─── Excerpted records
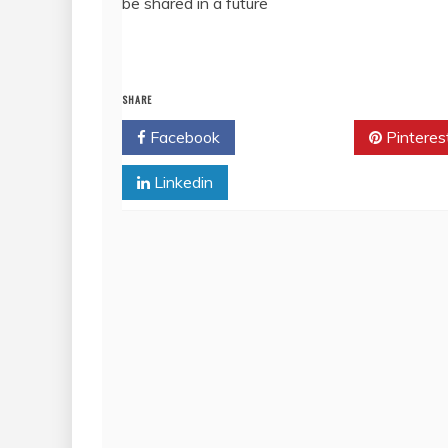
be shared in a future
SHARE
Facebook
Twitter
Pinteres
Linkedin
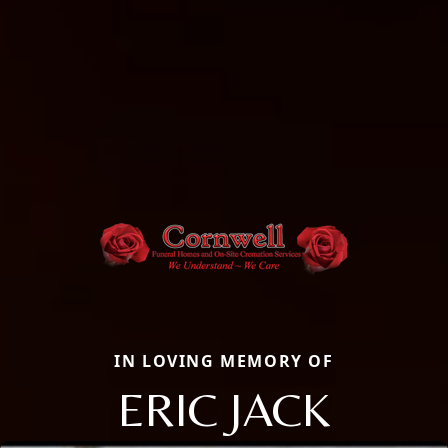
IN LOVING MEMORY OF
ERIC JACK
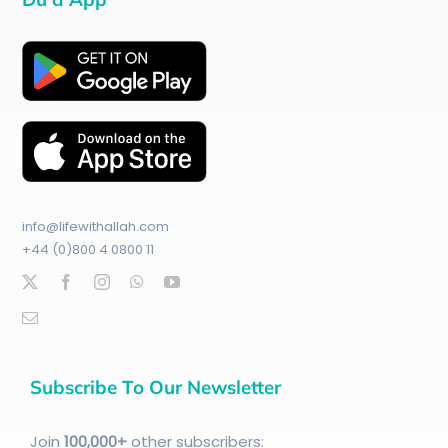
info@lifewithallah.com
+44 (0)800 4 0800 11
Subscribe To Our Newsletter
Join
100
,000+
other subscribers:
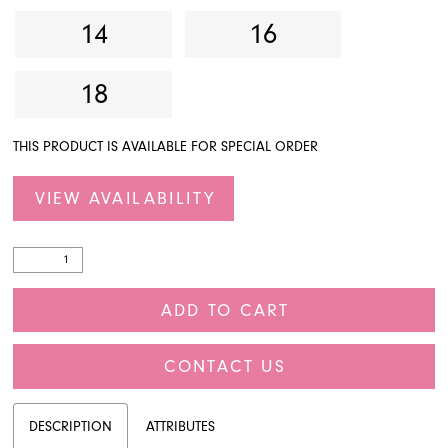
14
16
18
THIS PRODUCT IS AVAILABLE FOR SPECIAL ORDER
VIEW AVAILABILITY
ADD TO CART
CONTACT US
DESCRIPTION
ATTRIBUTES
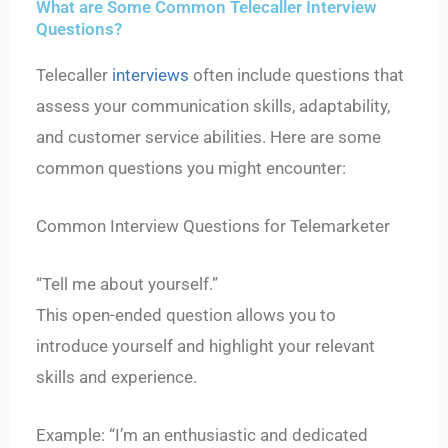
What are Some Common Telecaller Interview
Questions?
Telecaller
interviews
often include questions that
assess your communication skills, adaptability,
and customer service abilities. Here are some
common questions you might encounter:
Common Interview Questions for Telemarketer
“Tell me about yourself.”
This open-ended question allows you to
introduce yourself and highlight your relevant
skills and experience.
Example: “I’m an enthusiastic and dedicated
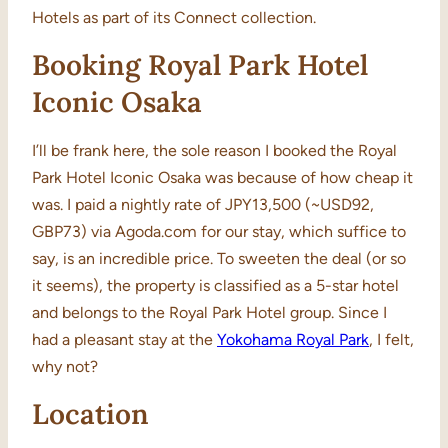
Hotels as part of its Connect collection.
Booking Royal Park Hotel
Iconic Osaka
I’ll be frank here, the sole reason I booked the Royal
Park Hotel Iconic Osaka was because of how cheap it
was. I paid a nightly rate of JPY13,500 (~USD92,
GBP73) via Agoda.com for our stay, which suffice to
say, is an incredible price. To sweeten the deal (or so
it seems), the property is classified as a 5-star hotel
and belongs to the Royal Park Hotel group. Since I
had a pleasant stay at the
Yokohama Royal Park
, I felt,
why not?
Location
──────
─── Excerpted records
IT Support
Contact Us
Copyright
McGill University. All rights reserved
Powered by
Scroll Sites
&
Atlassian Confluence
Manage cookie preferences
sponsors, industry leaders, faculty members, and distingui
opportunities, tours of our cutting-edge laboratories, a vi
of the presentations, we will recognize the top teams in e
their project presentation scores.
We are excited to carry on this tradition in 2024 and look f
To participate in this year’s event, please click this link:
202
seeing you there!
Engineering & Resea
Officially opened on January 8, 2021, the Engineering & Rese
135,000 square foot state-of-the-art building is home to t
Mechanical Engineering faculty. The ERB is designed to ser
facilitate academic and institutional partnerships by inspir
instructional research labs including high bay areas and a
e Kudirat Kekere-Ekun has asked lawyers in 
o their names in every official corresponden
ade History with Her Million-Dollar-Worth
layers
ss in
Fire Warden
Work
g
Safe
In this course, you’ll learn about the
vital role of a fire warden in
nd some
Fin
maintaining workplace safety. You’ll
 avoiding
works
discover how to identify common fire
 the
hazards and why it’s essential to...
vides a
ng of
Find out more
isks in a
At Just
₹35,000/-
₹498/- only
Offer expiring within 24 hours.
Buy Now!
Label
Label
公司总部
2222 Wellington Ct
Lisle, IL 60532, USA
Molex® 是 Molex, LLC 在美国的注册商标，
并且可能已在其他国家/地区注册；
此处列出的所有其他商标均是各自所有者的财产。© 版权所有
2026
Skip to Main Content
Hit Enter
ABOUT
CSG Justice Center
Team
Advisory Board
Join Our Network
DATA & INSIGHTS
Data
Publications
──────
Work instruction: The answer must be a single number: how many lines in the data contain the string "Engineering"?

Result for this exercise: 3